--- Listed entries Enclosed Below ---

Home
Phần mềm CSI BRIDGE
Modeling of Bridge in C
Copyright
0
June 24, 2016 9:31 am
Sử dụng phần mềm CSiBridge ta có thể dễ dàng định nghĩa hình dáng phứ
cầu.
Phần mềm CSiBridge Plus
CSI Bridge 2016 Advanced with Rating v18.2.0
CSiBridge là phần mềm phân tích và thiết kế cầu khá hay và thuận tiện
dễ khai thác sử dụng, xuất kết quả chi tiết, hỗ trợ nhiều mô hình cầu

--- End of Enclosed Listed entries ---
--- Listed entries Enclosed Below ---

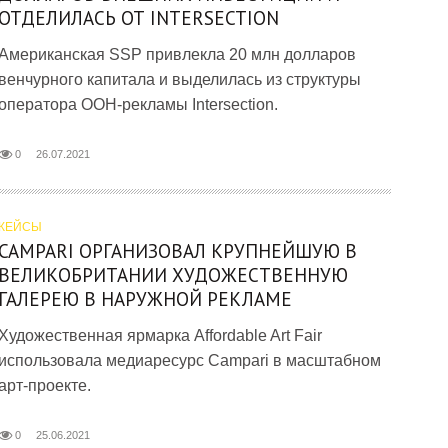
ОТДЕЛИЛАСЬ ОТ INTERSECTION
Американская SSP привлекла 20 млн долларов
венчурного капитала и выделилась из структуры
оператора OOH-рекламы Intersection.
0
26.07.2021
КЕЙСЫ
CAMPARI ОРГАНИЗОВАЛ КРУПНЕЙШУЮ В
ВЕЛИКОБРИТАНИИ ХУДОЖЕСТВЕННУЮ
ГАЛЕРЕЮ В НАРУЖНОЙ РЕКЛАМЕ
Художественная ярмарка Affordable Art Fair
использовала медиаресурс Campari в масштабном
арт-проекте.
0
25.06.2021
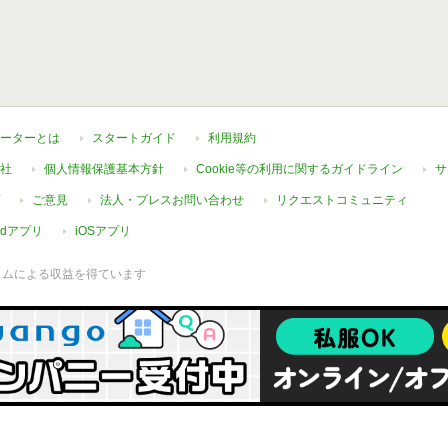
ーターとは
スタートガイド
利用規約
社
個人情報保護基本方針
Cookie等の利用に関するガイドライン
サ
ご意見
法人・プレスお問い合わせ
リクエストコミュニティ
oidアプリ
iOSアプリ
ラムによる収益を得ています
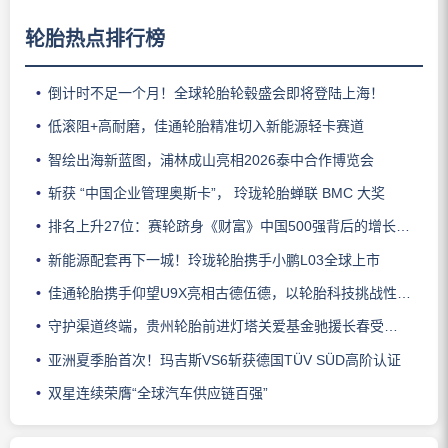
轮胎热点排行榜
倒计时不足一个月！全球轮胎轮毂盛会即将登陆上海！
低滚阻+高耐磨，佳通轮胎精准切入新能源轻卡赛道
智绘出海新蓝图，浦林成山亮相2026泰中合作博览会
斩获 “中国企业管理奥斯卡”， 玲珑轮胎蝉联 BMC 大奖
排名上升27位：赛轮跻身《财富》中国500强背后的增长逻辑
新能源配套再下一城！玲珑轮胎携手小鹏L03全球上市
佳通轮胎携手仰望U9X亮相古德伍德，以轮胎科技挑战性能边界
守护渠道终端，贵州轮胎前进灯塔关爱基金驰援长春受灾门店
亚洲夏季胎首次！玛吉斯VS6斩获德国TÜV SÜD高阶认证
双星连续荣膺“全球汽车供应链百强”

--- End of Enclosed Listed entries ---
--- Listed entries Enclosed Below ---

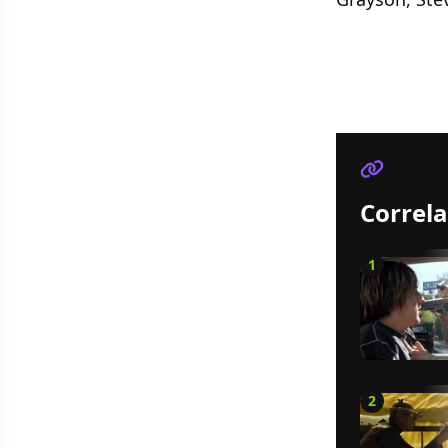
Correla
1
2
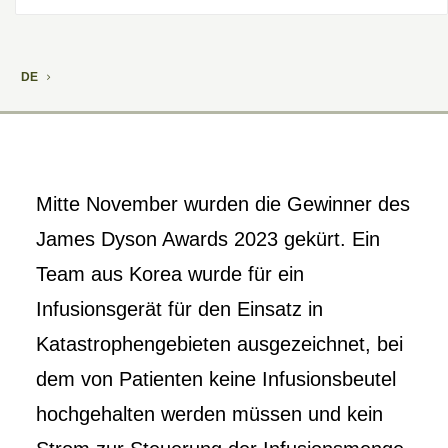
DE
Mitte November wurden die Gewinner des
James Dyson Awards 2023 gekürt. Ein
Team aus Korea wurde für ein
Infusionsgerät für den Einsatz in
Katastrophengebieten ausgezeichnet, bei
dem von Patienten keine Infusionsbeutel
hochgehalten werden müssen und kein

--- End of Enclosed Listed entries ---

[Assignment]: Locate each line in the entries above that contains the word "hình", and copy every such line in full.

[Completed task]:
Sử dụng phần mềm CSiBridge ta có thể dễ dàng định nghĩa hình dáng phứ
dễ khai thác sử dụng, xuất kết quả chi tiết, hỗ trợ nhiều mô hình cầu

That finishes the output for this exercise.